(Records taken from a collection)
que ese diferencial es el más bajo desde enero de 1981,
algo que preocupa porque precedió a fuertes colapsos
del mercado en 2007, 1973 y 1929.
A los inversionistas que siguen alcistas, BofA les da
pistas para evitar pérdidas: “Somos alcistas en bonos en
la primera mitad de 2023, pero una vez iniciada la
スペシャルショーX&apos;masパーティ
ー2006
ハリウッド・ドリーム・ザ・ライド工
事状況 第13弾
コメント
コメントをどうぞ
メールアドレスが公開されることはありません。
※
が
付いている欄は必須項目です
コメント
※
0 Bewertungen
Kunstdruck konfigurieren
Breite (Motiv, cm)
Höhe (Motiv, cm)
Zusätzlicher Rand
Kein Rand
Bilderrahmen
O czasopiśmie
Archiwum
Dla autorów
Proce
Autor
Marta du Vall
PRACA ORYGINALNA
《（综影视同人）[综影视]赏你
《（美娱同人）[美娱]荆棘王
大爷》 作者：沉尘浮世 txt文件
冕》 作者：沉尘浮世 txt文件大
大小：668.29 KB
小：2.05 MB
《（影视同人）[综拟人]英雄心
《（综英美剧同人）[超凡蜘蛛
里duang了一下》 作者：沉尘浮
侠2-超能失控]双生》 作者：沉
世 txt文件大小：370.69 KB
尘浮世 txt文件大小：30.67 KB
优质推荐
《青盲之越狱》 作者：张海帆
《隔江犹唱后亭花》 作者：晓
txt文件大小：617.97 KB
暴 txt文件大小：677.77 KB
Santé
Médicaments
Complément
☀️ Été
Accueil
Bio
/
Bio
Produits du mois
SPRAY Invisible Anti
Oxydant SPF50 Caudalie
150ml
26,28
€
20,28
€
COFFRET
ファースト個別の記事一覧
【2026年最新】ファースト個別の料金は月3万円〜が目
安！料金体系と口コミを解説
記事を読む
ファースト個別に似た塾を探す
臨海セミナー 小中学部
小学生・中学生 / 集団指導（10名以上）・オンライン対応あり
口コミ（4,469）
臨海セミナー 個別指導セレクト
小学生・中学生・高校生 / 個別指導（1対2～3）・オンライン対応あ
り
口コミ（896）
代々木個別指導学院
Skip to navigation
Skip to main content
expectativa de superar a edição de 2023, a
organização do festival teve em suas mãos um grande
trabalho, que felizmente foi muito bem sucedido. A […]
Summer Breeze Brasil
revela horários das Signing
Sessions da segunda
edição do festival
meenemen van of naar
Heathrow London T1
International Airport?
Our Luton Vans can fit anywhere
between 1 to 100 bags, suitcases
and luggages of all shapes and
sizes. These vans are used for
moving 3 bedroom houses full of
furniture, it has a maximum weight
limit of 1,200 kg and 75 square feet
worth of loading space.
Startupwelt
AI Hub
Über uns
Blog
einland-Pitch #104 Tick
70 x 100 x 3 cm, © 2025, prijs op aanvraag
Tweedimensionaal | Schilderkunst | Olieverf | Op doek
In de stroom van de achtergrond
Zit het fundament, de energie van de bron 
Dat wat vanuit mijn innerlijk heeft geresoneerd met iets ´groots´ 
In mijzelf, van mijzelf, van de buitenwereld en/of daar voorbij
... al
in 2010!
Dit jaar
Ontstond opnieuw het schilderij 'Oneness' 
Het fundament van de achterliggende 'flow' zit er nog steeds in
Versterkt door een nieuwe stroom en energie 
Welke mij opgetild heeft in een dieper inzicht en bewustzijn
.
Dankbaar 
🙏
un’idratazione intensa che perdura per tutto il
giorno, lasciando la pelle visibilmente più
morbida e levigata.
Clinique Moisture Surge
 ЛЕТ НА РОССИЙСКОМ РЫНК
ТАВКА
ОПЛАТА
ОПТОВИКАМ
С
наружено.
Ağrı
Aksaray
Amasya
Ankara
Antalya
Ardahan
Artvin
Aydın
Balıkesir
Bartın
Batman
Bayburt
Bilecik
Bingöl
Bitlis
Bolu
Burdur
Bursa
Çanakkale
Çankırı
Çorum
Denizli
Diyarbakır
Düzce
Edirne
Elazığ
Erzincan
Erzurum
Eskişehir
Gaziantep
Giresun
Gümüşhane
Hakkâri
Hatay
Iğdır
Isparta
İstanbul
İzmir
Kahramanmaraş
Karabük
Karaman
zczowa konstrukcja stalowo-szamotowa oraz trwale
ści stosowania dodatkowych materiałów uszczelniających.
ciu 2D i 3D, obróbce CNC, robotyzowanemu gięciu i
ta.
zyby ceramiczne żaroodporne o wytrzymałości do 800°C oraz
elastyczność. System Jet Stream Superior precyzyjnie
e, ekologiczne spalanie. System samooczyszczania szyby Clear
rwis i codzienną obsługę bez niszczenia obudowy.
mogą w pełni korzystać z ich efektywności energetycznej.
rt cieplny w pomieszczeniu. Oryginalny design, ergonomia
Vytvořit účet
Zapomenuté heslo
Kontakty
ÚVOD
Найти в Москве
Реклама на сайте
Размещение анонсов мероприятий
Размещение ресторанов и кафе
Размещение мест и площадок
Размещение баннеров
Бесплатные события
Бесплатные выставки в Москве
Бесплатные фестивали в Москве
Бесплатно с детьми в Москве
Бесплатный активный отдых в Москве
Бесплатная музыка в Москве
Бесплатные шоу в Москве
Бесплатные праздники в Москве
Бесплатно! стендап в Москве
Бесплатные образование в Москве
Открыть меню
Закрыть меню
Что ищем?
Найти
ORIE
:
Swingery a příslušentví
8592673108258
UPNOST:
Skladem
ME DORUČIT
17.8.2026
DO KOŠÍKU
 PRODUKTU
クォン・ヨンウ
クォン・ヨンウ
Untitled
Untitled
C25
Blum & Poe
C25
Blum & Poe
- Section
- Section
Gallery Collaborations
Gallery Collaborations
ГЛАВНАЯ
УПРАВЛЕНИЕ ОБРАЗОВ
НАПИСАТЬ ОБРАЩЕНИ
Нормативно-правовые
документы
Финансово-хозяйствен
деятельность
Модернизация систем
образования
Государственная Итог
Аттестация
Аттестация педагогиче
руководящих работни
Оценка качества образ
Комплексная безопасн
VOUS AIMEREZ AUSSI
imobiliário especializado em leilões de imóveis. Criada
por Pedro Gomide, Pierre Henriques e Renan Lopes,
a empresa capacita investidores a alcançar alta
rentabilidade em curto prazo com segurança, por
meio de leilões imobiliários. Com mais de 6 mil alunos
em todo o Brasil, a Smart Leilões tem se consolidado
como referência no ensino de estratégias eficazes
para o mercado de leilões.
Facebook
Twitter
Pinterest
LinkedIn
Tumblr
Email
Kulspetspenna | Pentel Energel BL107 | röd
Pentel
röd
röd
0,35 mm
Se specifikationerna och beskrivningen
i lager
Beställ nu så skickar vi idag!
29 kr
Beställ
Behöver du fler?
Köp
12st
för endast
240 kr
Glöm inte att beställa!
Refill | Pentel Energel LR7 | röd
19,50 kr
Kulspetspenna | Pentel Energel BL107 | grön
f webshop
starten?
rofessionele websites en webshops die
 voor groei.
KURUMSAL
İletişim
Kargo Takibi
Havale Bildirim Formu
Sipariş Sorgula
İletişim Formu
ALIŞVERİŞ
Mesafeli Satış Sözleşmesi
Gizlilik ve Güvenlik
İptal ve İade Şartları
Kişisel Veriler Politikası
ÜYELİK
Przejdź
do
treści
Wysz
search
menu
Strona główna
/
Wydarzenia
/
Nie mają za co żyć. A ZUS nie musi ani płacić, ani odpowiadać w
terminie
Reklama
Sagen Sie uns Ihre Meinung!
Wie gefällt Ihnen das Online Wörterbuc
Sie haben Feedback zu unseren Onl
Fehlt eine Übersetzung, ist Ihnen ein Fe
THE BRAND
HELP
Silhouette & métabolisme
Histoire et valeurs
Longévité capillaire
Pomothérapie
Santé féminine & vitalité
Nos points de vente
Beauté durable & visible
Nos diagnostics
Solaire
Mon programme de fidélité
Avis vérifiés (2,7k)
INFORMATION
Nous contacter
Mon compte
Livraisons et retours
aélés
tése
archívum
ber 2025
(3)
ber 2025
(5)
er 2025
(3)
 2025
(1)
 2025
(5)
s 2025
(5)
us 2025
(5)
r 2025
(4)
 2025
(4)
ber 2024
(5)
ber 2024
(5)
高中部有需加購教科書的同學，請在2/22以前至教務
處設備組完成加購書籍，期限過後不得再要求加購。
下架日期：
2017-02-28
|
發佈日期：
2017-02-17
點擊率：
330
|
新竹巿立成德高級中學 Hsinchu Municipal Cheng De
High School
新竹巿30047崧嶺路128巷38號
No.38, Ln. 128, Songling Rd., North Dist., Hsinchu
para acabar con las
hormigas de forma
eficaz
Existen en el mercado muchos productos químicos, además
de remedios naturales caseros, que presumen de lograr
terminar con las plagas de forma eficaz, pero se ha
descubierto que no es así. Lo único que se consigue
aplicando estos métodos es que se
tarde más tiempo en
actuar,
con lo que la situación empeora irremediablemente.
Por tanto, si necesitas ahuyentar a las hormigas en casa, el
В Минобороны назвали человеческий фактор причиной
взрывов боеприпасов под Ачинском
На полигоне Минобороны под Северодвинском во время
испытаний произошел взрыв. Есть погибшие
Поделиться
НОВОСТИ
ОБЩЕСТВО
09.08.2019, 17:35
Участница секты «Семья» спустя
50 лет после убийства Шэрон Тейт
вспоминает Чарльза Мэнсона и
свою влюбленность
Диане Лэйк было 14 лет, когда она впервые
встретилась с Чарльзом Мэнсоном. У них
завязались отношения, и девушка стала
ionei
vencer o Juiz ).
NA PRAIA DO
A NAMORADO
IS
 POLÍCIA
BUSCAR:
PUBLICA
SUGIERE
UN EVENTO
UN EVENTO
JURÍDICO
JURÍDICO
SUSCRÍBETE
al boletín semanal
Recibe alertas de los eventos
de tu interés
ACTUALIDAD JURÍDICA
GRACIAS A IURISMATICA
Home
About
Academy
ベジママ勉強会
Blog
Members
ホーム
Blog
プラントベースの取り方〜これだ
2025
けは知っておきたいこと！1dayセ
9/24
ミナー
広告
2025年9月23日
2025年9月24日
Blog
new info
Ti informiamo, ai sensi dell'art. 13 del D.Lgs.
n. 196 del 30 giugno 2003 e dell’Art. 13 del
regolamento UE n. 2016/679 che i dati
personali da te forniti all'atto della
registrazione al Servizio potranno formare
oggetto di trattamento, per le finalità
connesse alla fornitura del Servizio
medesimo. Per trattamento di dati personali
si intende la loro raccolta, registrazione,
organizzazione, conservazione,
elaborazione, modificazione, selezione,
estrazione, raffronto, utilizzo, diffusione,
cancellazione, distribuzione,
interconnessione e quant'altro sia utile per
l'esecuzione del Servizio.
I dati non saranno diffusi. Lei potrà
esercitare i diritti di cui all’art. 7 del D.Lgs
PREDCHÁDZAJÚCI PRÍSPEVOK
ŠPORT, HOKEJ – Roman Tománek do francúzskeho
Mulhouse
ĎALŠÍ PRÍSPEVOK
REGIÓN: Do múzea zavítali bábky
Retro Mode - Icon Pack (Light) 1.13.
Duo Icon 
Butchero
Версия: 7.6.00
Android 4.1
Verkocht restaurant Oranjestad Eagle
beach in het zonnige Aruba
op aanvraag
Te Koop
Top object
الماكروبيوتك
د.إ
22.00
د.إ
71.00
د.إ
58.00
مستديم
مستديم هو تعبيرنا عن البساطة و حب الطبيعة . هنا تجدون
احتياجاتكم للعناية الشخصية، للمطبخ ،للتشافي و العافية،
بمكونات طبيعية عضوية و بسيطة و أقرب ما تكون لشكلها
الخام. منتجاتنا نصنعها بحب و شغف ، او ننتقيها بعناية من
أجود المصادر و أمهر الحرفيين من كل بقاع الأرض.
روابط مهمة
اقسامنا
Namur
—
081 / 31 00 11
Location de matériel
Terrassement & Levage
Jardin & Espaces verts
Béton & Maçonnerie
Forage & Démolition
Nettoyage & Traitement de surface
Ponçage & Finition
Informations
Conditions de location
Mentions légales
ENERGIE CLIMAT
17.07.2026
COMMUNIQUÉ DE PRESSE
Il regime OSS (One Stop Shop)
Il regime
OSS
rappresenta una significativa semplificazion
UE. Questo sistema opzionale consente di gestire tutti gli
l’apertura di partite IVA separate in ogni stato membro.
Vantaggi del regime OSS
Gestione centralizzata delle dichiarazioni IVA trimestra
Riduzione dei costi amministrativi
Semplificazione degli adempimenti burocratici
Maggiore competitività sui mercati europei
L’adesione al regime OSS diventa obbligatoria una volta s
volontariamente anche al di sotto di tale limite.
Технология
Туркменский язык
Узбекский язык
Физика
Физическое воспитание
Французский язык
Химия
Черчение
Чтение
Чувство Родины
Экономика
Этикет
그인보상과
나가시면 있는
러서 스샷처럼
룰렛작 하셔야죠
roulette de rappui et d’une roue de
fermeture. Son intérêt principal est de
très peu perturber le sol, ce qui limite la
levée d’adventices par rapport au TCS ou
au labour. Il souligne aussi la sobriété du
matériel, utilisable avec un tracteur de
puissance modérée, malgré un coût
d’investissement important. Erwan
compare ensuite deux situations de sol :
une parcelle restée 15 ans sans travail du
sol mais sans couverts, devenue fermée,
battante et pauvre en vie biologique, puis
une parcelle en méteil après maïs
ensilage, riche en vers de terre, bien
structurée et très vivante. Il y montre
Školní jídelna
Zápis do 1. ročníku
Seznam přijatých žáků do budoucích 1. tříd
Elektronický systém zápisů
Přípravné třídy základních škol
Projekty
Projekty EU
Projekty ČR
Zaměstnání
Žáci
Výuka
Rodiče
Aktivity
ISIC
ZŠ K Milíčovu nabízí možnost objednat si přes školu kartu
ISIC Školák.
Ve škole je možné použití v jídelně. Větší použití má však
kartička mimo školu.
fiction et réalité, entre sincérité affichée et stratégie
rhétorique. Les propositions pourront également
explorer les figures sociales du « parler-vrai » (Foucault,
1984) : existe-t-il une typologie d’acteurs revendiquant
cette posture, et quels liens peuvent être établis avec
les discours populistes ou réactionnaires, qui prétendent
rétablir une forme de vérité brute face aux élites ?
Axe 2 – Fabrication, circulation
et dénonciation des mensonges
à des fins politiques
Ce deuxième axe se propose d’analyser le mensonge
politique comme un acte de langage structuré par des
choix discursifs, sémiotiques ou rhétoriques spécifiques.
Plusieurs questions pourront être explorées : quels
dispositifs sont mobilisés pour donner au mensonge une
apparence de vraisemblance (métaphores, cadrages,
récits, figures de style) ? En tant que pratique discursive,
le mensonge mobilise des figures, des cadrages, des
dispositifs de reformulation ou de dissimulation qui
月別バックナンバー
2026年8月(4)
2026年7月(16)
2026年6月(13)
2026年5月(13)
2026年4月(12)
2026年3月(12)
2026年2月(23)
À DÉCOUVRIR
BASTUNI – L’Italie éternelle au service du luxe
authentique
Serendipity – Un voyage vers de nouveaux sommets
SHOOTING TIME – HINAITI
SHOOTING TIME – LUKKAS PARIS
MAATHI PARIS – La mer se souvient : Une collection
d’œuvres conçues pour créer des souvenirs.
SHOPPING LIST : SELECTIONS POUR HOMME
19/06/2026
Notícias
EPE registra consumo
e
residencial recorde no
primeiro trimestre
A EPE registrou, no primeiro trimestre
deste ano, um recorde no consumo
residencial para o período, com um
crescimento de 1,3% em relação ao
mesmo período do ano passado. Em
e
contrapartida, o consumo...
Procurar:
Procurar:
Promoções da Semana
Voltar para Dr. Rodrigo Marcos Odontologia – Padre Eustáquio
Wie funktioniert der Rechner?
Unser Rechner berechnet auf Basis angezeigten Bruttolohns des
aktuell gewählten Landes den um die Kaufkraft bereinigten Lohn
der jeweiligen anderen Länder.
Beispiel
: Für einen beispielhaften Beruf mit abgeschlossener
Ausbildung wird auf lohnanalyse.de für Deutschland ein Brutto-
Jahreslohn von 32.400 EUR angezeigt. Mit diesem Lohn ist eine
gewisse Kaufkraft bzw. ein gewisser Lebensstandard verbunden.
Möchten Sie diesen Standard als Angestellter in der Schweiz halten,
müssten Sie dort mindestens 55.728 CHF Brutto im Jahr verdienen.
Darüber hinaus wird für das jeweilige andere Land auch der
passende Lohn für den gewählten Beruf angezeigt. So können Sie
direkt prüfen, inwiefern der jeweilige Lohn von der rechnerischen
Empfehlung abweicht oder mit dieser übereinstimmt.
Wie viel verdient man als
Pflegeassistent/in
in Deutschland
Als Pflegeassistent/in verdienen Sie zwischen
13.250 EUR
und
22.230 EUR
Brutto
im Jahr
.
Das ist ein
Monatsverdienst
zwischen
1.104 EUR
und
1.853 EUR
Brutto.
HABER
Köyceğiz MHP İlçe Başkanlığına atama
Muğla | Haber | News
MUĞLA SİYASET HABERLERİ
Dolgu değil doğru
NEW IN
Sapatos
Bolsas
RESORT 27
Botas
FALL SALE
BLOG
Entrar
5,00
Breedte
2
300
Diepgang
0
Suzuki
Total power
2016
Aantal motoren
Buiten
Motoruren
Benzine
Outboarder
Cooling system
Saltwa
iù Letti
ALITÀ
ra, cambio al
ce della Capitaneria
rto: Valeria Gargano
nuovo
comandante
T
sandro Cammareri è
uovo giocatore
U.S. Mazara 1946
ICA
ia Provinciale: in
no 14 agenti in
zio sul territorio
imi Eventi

Instruction. Copy word for word the lines starting with the first line of the rows and going on through the line with "Kunstdruck konfigurieren".

Answer to this task.
que ese diferencial es el más bajo desde enero de 1981,
algo que preocupa porque precedió a fuertes colapsos
del mercado en 2007, 1973 y 1929.
A los inversionistas que siguen alcistas, BofA les da
pistas para evitar pérdidas: “Somos alcistas en bonos en
la primera mitad de 2023, pero una vez iniciada la
スペシャルショーX&apos;masパーティ
ー2006
ハリウッド・ドリーム・ザ・ライド工
事状況 第13弾
コメント
コメントをどうぞ
メールアドレスが公開されることはありません。
※
が
付いている欄は必須項目です
コメント
※
0 Bewertungen
Kunstdruck konfigurieren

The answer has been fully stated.